= Task directions =
Write out the records word for word, with no pictures.

= Data supplied =
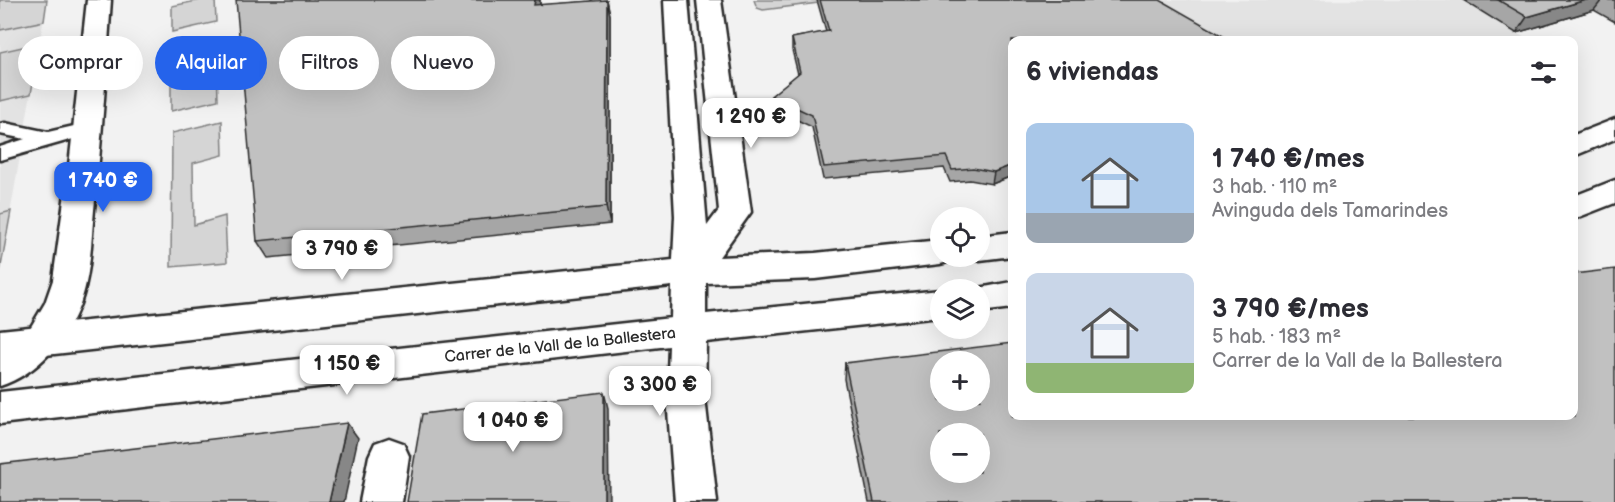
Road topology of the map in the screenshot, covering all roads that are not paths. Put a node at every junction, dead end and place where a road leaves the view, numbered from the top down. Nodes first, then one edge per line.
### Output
1 (99, 0) edge
2 (676, 0) edge
3 (709, 0) edge
4 (1615, 128) edge
5 (2, 129) edge
6 (87, 129) junction
7 (46, 139) junction
8 (1578, 144) edge
9 (0, 153) edge
10 (1615, 191) edge
11 (1578, 206) edge
12 (1008, 244) edge
13 (990, 247) edge
14 (930, 253) edge
15 (690, 271) junction
16 (1008, 296) edge
17 (990, 298) edge
18 (930, 304) edge
19 (688, 330) junction
20 (42, 340) junction
21 (0, 345) edge
22 (0, 371) edge
23 (0, 408) edge
24 (389, 456) dead end
25 (381, 502) edge
26 (696, 502) edge

1 - 6 street
2 - 15 street
3 - 15 street
4 - 8 street
5 - 7 lane
5 - 9 lane
6 - 7 lane
6 - 20 street
7 - 9 lane
10 - 11 street
12 - 13 street
14 - 15 street
15 - 19 street
15 - 20 street
16 - 17 street
18 - 19 street, Carrer de la Vall de la Ballestera
19 - 23 street, Carrer de la Vall de la Ballestera
19 - 26 street
20 - 21 street
20 - 22 street
24 - 25 street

= The answer =
Road topology of the map in the screenshot, covering all roads that are not paths. Put a node at every junction, dead end and place where a road leaves the view, numbered from the top down. Nodes first, then one edge per line.
### Output
1 (99, 0) edge
2 (676, 0) edge
3 (709, 0) edge
4 (1615, 128) edge
5 (2, 129) edge
6 (87, 129) junction
7 (46, 139) junction
8 (1578, 144) edge
9 (0, 153) edge
10 (1615, 191) edge
11 (1578, 206) edge
12 (1008, 244) edge
13 (990, 247) edge
14 (930, 253) edge
15 (690, 271) junction
16 (1008, 296) edge
17 (990, 298) edge
18 (930, 304) edge
19 (688, 330) junction
20 (42, 340) junction
21 (0, 345) edge
22 (0, 371) edge
23 (0, 408) edge
24 (389, 456) dead end
25 (381, 502) edge
26 (696, 502) edge

1 - 6 street
2 - 15 street
3 - 15 street
4 - 8 street
5 - 7 lane
5 - 9 lane
6 - 7 lane
6 - 20 street
7 - 9 lane
10 - 11 street
12 - 13 street
14 - 15 street
15 - 19 street
15 - 20 street
16 - 17 street
18 - 19 street, Carrer de la Vall de la Ballestera
19 - 23 street, Carrer de la Vall de la Ballestera
19 - 26 street
20 - 21 street
20 - 22 street
24 - 25 street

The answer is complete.